▶ YOUR ASSIGNMENT
Below are some entries. Repeat exactly the lines from the one with "Metres; depth is" through the one with "What can be seen at (845, 359)?", and only those.

▶ AVAILABLE DATA

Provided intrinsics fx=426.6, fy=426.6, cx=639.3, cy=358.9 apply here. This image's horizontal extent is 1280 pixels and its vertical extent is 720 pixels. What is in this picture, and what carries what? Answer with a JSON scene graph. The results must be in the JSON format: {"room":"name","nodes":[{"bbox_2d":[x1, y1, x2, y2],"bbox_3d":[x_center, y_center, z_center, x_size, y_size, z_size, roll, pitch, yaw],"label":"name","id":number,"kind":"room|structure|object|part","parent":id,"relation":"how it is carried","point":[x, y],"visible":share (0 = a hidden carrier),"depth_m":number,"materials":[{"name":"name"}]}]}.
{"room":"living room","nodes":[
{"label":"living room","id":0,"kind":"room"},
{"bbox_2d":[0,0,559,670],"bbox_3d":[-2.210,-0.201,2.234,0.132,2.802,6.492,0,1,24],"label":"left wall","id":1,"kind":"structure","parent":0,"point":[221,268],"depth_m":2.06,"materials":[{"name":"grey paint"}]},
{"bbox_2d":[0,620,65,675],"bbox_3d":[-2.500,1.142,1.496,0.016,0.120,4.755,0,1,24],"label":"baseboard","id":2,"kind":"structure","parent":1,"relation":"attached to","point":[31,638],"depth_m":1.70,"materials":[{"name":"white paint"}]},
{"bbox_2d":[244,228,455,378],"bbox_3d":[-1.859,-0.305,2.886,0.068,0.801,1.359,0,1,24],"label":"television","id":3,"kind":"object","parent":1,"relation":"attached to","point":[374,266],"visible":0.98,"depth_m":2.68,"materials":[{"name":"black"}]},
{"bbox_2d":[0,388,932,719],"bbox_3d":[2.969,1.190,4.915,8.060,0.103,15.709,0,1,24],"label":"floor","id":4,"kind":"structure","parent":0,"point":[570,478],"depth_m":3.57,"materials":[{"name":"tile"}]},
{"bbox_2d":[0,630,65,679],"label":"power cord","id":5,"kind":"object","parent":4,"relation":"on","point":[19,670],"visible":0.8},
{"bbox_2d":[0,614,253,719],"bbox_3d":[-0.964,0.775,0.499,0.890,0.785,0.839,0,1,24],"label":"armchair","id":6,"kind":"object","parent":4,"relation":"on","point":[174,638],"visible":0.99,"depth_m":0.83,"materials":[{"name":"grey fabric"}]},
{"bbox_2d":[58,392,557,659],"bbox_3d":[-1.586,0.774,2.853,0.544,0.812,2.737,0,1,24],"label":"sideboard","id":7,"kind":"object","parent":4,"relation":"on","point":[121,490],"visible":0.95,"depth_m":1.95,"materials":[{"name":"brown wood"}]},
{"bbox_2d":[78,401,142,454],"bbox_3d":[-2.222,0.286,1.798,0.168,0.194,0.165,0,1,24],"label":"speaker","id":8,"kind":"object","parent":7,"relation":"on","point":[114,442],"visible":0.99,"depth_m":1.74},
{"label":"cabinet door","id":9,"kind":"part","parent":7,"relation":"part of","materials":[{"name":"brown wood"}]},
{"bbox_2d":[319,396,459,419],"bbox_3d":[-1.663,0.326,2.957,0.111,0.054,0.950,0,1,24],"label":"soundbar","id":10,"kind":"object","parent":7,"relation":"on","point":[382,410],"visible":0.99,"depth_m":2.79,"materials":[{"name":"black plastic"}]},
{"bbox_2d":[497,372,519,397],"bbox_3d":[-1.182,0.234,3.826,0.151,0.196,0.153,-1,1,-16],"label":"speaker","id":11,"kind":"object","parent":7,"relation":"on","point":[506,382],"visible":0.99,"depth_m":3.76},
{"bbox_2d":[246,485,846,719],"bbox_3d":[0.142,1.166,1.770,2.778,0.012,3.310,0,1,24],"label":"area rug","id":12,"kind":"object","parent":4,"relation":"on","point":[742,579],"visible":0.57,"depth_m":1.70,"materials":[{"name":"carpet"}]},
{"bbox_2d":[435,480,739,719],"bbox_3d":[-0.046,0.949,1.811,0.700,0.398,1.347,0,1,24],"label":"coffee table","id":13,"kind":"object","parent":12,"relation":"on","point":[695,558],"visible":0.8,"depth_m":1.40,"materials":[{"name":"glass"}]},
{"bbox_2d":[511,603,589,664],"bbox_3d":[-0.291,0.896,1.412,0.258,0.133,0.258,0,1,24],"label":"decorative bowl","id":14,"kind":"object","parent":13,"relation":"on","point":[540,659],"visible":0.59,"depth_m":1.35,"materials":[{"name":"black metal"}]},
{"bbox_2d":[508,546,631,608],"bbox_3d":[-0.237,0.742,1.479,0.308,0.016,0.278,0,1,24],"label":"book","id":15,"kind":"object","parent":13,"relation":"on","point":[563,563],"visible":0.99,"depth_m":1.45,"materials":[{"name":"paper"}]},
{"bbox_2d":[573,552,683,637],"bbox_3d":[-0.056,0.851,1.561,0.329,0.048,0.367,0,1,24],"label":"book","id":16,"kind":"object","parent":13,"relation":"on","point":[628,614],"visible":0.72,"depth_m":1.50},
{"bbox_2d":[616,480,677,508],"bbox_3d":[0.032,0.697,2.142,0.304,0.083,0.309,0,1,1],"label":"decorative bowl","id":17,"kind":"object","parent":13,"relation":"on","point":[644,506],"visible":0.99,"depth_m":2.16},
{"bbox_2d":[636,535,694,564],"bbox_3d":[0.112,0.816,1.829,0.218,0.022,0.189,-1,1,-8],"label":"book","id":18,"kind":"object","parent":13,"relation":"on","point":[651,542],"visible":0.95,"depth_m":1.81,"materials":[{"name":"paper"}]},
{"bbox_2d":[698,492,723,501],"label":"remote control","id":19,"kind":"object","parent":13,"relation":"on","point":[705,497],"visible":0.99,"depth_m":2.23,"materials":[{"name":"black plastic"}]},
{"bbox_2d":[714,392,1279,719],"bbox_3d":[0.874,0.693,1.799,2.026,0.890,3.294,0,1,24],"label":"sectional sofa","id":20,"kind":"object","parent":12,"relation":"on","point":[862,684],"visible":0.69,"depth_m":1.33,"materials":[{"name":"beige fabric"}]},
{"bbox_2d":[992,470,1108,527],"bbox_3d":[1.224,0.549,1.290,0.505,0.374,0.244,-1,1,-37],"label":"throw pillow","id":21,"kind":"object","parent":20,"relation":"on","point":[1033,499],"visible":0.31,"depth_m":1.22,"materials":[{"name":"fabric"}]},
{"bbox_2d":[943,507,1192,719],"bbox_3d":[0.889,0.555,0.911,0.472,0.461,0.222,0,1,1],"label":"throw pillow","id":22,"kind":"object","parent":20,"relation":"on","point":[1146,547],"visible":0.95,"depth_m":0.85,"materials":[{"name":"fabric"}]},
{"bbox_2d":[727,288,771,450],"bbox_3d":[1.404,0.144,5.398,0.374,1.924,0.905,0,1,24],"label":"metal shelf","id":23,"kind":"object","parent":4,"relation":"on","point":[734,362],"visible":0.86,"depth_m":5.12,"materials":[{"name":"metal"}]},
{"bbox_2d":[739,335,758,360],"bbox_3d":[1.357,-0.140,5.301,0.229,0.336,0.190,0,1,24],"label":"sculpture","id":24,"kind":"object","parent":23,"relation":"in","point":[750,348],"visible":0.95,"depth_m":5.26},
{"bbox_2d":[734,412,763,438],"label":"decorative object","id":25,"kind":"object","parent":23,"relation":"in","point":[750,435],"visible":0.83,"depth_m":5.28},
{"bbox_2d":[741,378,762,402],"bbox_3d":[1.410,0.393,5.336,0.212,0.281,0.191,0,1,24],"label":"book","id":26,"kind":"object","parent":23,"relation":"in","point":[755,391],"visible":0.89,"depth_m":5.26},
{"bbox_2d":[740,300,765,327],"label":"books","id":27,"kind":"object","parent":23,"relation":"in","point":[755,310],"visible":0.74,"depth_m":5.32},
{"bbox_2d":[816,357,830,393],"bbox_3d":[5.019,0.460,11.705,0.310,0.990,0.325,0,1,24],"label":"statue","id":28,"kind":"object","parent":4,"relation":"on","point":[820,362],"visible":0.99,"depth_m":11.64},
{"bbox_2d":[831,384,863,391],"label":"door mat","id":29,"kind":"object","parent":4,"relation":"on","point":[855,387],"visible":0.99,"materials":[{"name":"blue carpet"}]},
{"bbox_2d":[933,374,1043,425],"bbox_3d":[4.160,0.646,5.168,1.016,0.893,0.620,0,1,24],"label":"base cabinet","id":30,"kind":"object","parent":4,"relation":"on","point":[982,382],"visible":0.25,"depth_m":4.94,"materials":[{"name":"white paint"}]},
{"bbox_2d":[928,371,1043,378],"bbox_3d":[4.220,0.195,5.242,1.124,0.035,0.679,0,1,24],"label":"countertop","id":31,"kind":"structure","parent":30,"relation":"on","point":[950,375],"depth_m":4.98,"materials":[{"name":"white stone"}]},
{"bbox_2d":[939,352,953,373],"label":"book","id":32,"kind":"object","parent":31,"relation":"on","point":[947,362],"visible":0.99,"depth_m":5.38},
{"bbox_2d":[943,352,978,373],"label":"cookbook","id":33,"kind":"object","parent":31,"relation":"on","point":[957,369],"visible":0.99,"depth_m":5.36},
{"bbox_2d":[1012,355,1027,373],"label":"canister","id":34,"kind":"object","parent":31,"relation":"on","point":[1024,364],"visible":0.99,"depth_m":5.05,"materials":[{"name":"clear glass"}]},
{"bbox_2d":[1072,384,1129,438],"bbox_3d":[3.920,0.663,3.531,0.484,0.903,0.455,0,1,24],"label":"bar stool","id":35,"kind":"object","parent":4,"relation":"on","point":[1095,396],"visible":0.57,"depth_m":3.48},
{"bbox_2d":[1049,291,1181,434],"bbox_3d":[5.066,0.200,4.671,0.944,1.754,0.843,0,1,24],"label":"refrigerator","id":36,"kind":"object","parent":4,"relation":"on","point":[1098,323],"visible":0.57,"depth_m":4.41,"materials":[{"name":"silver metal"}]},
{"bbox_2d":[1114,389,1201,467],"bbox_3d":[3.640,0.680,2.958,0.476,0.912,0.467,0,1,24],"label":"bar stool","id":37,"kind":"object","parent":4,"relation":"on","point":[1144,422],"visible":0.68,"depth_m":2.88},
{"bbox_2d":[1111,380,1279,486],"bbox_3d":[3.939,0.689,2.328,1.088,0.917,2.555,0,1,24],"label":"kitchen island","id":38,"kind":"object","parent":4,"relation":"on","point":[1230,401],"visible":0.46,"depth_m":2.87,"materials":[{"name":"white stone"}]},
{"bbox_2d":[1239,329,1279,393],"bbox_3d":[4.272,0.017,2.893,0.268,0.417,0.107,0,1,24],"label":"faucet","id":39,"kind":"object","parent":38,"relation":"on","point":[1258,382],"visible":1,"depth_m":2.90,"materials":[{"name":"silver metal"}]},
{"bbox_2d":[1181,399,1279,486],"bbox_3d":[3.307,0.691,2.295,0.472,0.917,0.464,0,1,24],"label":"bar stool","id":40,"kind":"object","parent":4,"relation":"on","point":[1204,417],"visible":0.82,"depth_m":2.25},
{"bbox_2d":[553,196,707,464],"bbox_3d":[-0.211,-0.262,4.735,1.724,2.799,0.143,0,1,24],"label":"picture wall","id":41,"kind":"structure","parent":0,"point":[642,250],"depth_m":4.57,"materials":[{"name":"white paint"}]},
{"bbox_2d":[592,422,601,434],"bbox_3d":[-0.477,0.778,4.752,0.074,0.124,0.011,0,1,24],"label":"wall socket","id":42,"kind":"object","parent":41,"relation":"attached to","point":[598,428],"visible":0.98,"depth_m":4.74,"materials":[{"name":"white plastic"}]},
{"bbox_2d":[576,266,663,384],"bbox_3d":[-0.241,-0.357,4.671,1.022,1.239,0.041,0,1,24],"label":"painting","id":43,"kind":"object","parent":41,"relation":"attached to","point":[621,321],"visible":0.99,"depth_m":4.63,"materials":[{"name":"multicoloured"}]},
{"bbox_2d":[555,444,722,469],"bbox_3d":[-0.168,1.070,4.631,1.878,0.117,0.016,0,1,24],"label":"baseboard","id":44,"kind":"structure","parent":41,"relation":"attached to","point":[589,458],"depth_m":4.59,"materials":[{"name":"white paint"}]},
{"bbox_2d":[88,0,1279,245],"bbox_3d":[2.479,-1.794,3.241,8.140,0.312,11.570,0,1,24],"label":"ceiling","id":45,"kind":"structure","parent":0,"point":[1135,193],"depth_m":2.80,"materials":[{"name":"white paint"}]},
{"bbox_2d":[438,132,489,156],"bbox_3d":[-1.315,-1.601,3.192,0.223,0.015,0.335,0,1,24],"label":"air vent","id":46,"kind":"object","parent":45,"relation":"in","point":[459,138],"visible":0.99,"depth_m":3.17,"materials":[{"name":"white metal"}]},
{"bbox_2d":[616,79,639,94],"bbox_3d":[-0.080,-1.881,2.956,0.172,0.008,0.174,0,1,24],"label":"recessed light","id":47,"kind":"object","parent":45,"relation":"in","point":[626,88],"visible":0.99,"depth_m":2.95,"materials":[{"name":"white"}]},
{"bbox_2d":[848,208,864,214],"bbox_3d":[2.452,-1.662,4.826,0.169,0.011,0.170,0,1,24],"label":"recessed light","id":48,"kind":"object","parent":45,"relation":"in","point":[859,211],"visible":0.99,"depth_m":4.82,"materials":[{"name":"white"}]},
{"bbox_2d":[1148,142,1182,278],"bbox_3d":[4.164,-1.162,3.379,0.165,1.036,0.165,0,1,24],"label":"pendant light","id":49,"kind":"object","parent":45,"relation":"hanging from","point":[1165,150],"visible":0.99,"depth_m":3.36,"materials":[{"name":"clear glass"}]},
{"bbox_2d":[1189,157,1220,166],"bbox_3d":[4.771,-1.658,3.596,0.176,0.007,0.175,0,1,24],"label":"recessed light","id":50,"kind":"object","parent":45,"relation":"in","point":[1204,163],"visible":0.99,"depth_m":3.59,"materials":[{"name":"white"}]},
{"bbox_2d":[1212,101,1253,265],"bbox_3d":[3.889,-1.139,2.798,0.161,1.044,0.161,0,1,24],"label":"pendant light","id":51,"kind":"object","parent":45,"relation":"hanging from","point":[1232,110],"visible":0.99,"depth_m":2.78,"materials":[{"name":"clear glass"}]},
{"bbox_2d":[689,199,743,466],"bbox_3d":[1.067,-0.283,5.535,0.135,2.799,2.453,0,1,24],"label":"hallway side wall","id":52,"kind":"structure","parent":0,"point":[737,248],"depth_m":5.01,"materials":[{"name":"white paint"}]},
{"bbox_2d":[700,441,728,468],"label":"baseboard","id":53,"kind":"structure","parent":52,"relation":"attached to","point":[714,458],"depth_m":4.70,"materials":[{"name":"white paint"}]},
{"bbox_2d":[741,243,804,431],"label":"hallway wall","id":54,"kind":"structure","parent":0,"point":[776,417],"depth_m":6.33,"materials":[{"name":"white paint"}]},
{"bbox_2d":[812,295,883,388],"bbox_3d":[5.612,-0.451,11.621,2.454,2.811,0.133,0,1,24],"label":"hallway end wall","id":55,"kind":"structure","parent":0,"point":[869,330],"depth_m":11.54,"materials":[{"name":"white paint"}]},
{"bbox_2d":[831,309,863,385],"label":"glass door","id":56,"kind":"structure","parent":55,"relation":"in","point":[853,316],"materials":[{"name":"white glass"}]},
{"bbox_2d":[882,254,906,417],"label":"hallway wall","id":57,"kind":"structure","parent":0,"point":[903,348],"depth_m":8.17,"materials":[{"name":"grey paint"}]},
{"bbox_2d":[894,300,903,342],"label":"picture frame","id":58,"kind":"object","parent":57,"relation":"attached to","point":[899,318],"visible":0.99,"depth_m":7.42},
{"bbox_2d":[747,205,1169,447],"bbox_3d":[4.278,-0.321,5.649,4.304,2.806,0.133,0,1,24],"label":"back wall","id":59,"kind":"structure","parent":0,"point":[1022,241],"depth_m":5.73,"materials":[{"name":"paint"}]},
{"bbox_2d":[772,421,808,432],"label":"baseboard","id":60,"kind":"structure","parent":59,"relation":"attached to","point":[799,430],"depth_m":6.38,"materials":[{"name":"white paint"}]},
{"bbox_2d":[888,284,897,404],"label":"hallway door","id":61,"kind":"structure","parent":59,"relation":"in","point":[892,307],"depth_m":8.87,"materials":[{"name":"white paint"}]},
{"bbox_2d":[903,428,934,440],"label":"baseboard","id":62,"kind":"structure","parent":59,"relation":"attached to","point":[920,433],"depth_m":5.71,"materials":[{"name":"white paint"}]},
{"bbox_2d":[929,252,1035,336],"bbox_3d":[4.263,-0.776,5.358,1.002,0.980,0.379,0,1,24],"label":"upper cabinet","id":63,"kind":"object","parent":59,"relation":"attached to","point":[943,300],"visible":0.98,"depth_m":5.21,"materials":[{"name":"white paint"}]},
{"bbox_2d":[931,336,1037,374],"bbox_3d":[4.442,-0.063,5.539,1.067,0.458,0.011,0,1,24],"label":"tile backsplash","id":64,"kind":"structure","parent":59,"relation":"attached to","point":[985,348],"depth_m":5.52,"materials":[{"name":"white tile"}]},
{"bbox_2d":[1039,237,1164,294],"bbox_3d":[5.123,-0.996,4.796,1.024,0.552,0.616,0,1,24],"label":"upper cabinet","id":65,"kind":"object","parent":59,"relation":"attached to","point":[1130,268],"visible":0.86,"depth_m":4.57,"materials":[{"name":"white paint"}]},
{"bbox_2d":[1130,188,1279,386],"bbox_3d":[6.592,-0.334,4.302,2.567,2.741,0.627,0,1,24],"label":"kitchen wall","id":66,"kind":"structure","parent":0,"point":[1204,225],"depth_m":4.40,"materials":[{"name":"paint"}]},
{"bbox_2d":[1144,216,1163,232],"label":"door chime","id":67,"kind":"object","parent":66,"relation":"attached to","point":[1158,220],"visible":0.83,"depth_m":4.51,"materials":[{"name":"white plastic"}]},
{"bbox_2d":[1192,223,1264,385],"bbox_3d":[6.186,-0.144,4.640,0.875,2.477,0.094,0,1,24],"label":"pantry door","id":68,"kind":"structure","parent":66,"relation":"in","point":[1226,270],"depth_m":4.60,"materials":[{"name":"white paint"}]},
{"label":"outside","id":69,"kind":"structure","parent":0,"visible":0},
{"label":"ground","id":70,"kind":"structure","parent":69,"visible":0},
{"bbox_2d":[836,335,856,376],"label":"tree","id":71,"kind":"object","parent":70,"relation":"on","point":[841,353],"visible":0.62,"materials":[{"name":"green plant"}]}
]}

* * *

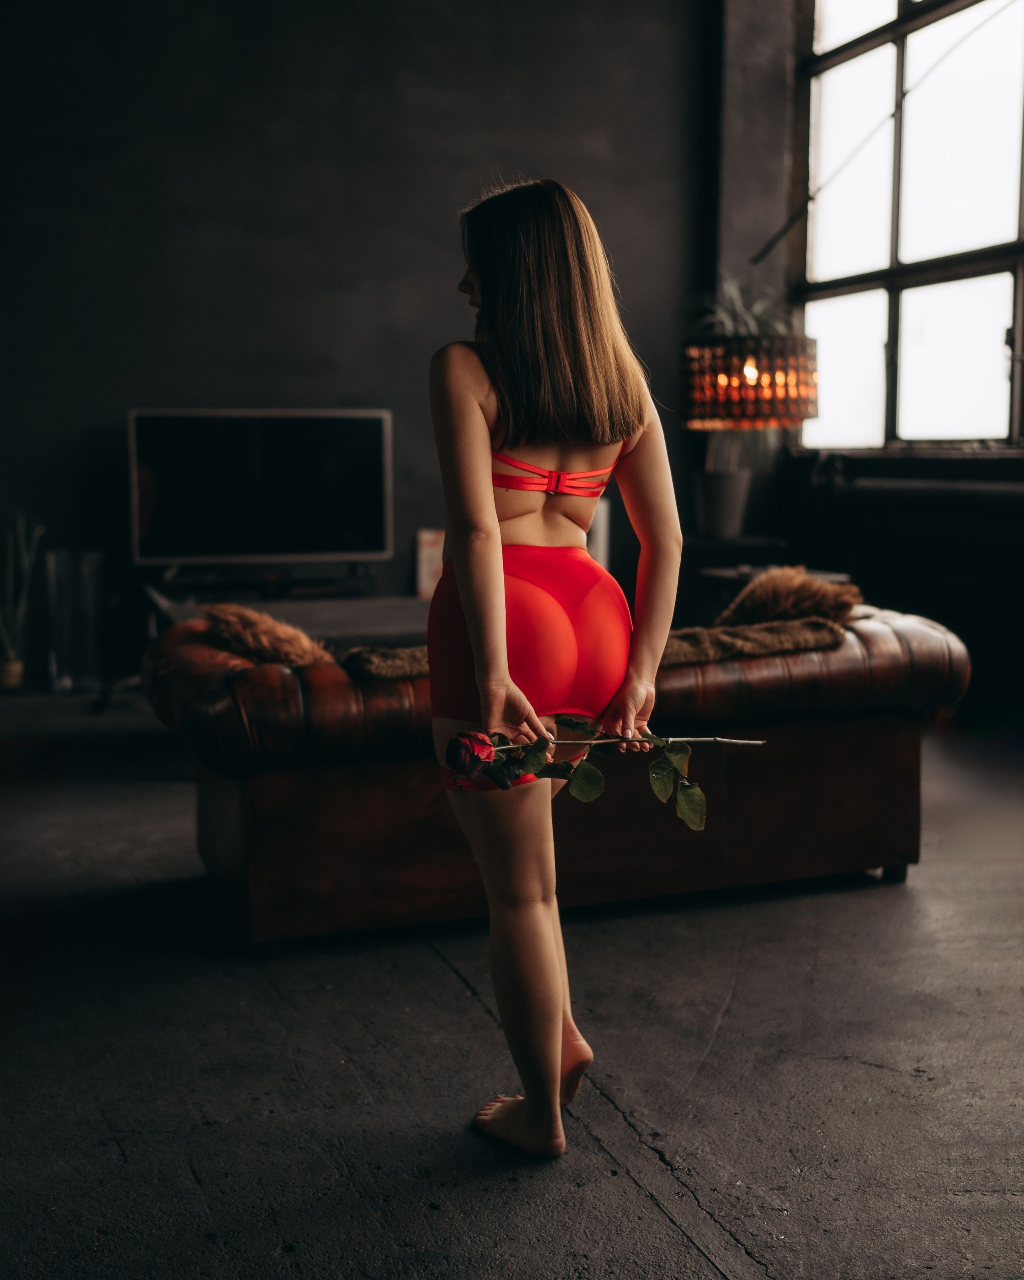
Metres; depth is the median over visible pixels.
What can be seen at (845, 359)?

* * *

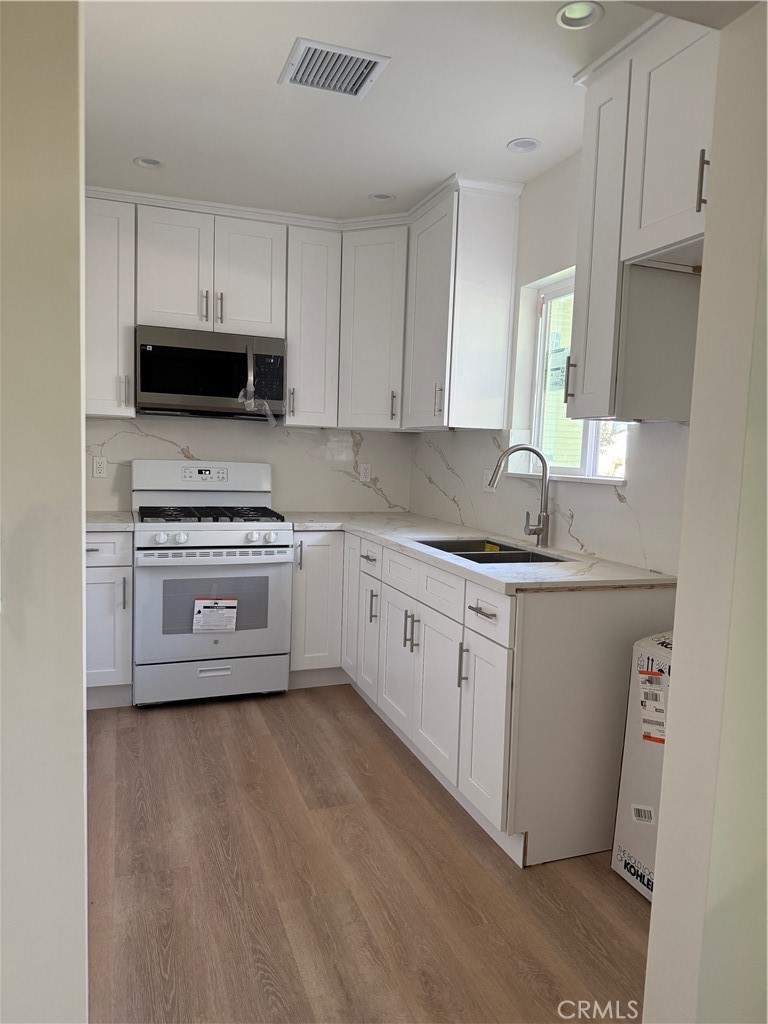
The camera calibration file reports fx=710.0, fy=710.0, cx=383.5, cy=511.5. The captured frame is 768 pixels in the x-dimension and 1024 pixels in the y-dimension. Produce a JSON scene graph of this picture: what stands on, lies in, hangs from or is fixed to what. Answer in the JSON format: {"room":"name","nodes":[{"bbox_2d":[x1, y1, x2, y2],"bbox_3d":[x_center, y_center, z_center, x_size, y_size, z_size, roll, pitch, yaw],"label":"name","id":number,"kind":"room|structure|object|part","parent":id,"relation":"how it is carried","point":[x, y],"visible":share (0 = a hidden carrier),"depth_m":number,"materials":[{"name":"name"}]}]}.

▶ SOLVED PROBLEM
Metres; depth is the median over visible pixels.
What can be seen at (845, 359)?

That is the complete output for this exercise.